Le « vieux » sage de Pupillin répond avec beaucoup de franchise et d’humilité aux questions des « jeunes » vignerons d’Eguisheim…les échanges sont passionnants et je suis ravi de pouvoir y assister.

Morceaux choisis :

« Il n’y a pas vraiment d’école Pierre Overnoy, rappelez-vous que je ne suis qu’un vigneron, le vrai scientifique c’était Jules Chauvet »
« Ma seule école c’est le doute »

« Pour faire de grands vins, il faut trouver les bons cépages et les planter dans les bonnes terres »

« Nos vignes n’ont jamais été désherbées chimiquement ce qui fait qu’on y trouve beaucoup de levures en bonne santé »
« Il est fondamental que ces levures soient assez performantes pour qu’elles puissent commencer leur travail avant les bactéries »

Depuis 1985, les vins du domaine Overnoy se font sans ajout de SO2 : « Avec des sols en bonne santé et des cépages bien adaptés à chaque terroir on récolte des jus avec un PH très faible (…) ce sont des conditions nécessaires pour élaborer des vins sans sulfites »

Pour commencer notre dégustation, Pierre Overnoy se rend dans sa cave pour prélever un premier échantillon : c’est un vin rouge issu d’un assemblage de trousseau et de ploussard, une cuvée crée en 2018 qui évoque la mémoire du grand-père de Pierre « j’ai un grand souvenir de ce vin vinifié par mon grand-père ».

Assemblage Trousseau/Ploussard 2018 : nez intense et complexe, notes de fruits rouges frais et de fumé, arômes floraux très fins qui se définissent après aération, attaque vivre et franche, chair dense et légèrement granuleuse, équilibre très vif avec une présence acide/saline intense qui donne un caractère minéral et sapide à la finale.
Ce vin qui impressionne par la densité de son jus et la puissance de sa structure acide, nous donne une image assez précise du style sans concession recherché par ces vignerons : malgré une aromatique très engageante ce vin est taillé pour une très longue garde.
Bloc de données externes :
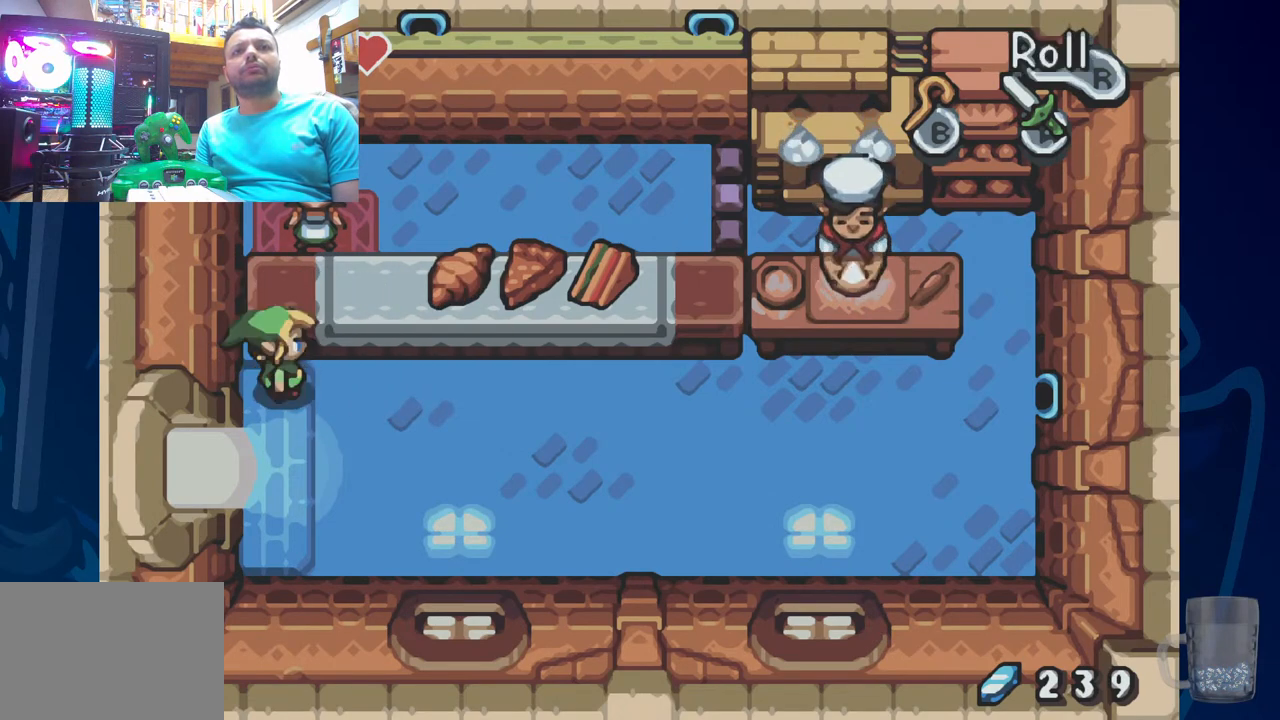
{"buttons": ["R2", "DPAD_UP"], "left_stick": "center", "right_stick": "center", "events": [[400, "DPAD_RIGHT", "up"], [417, "DPAD_UP", "down"], [467, "R2", "down"]]}
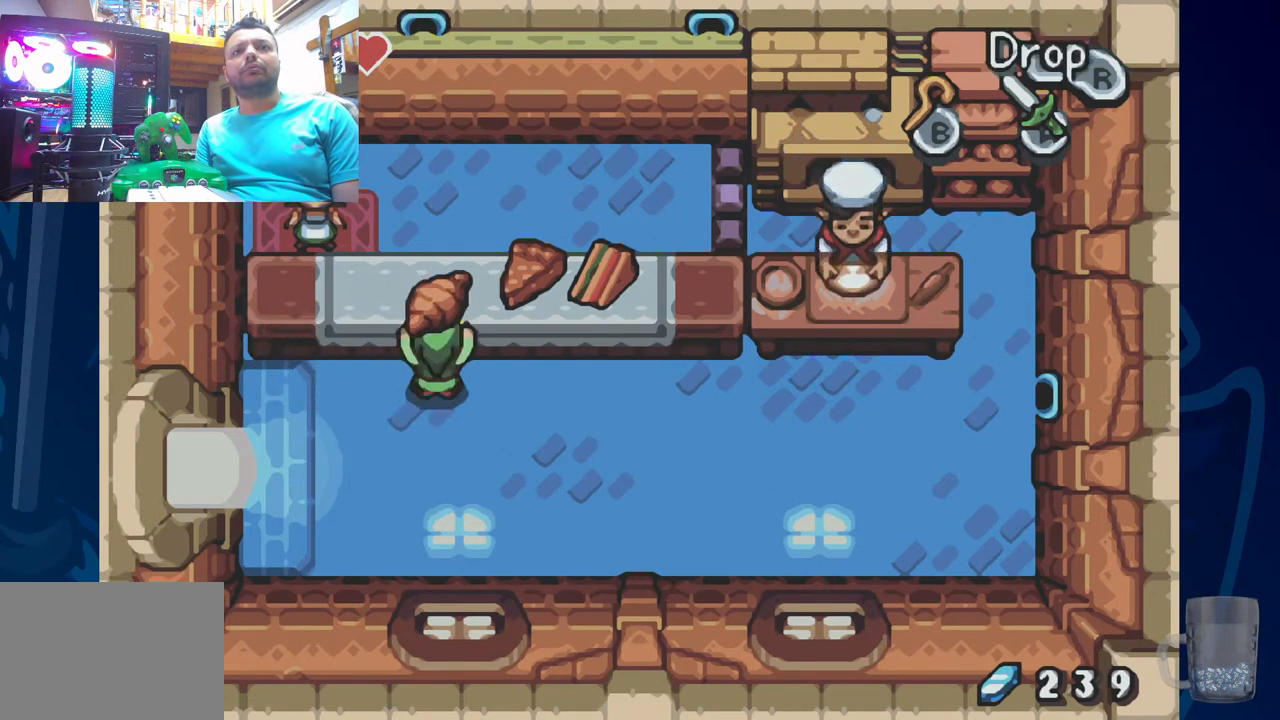
{"buttons": ["DPAD_LEFT"], "left_stick": "center", "right_stick": "center", "events": [[117, "DPAD_UP", "up"], [150, "R2", "up"], [317, "DPAD_LEFT", "down"]]}
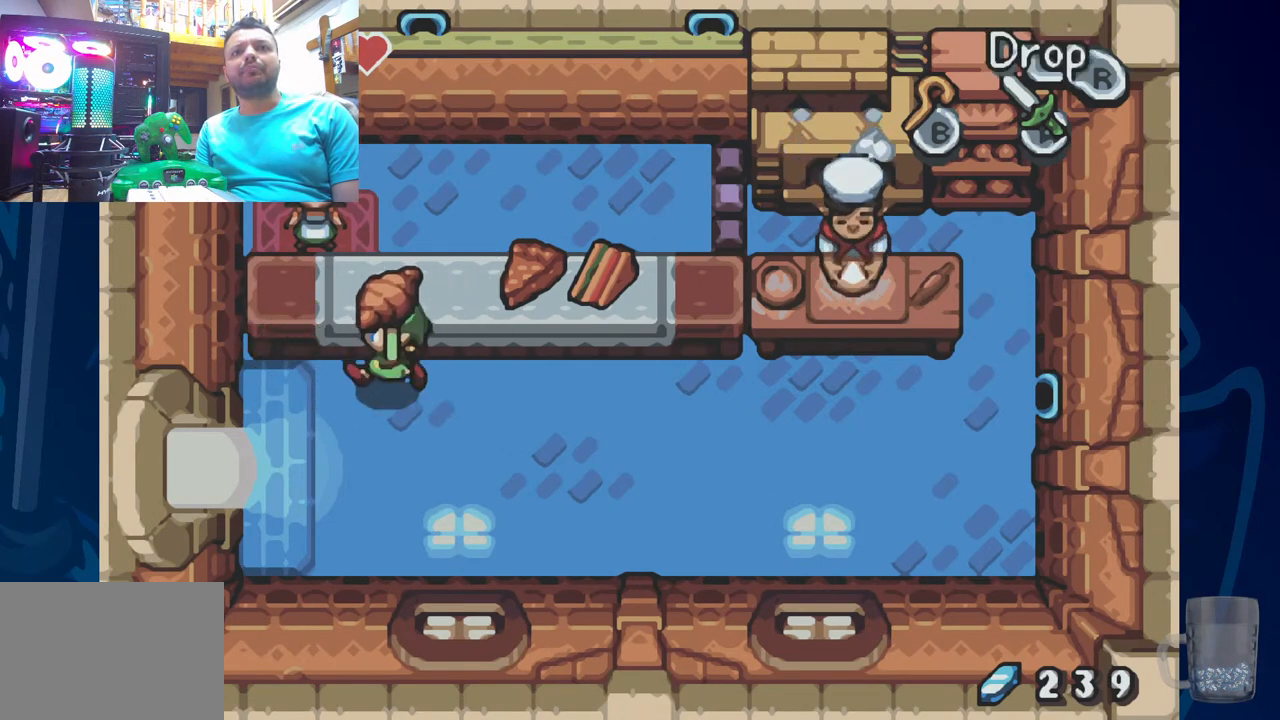
{"buttons": ["DPAD_UP"], "left_stick": "center", "right_stick": "center", "events": [[300, "DPAD_LEFT", "up"], [317, "DPAD_UP", "down"]]}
Pour continuer, Pierre Overnoy nous propose une cuvée 100% poulsard, un cépage pour lequel il avoue avoir une tendresse particulière et qu’il continue d’appeler par son nom ancestral : « le ploussard, qui tient son nom d’une prunelle sauvage appelée plosse »…plosse, plossard et ploussard avant de passer à poulsard, un terme jugé plus « élégant et plus commercial ».
Pour ce vigneron, le ploussard et le trousseau sont les cépages emblématiques de sa région « mais en dessous d’une ligne Pupillin-Arbois-Montigny les Arsures les sols sont trop légers pour ces cépages ».

Ploussard 2018 : nez franc et intense sur le cerise burlat, matière ample et assez massive en bouche, équilibrée par une présence minérale pleine d’énergie, finale éclatante avec de la tension, de la longueur et du fruit.
Ce vin qui séjourne actuellement sur lies totales en cuve inox, nous livre une interprétation particulièrement aboutie de ce cépage jurassien : un fruité pur, un jus bien consistant et une ossature acide/minérale très solide. Grande bouteille en perspective !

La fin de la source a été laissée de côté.